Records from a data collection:
_ _ _ _ _

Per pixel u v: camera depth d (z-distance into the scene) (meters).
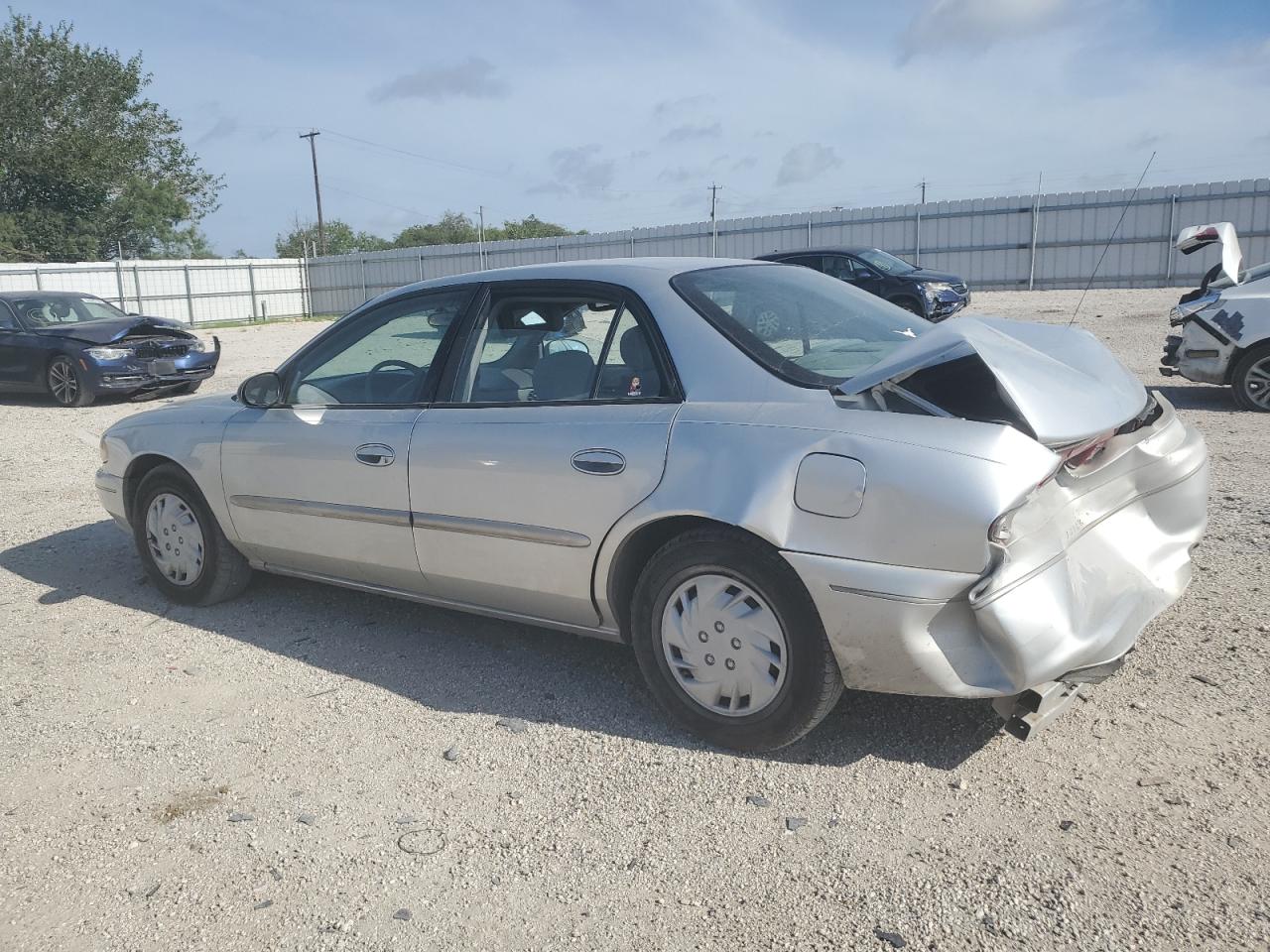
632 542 3.44
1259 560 4.71
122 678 4.20
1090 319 18.31
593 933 2.50
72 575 5.65
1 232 43.69
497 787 3.20
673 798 3.07
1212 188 26.41
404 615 4.79
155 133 51.69
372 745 3.52
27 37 46.47
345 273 42.03
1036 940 2.35
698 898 2.60
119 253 40.78
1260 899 2.43
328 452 4.23
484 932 2.54
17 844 3.04
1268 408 8.95
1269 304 8.87
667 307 3.52
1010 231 29.09
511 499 3.66
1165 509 3.51
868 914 2.49
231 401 4.92
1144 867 2.58
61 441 10.40
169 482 4.96
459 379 3.97
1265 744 3.10
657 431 3.33
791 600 3.07
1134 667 3.66
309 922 2.62
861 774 3.13
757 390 3.27
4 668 4.34
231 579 4.95
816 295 3.95
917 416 2.97
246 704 3.90
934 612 2.87
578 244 36.25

_ _ _ _ _

Problem statement >>
Reproduce every record verbatim, please. Omit the images.

Solution for this task >>
Per pixel u v: camera depth d (z-distance into the scene) (meters).
632 542 3.44
1259 560 4.71
122 678 4.20
1090 319 18.31
593 933 2.50
72 575 5.65
1 232 43.69
497 787 3.20
673 798 3.07
1212 188 26.41
404 615 4.79
155 133 51.69
372 745 3.52
27 37 46.47
345 273 42.03
1036 940 2.35
698 898 2.60
119 253 40.78
1260 899 2.43
328 452 4.23
484 932 2.54
17 844 3.04
1268 408 8.95
1269 304 8.87
667 307 3.52
1010 231 29.09
511 499 3.66
1165 509 3.51
868 914 2.49
231 401 4.92
1144 867 2.58
61 441 10.40
169 482 4.96
459 379 3.97
1265 744 3.10
657 431 3.33
791 600 3.07
1134 667 3.66
309 922 2.62
861 774 3.13
757 390 3.27
4 668 4.34
231 579 4.95
816 295 3.95
917 416 2.97
246 704 3.90
934 612 2.87
578 244 36.25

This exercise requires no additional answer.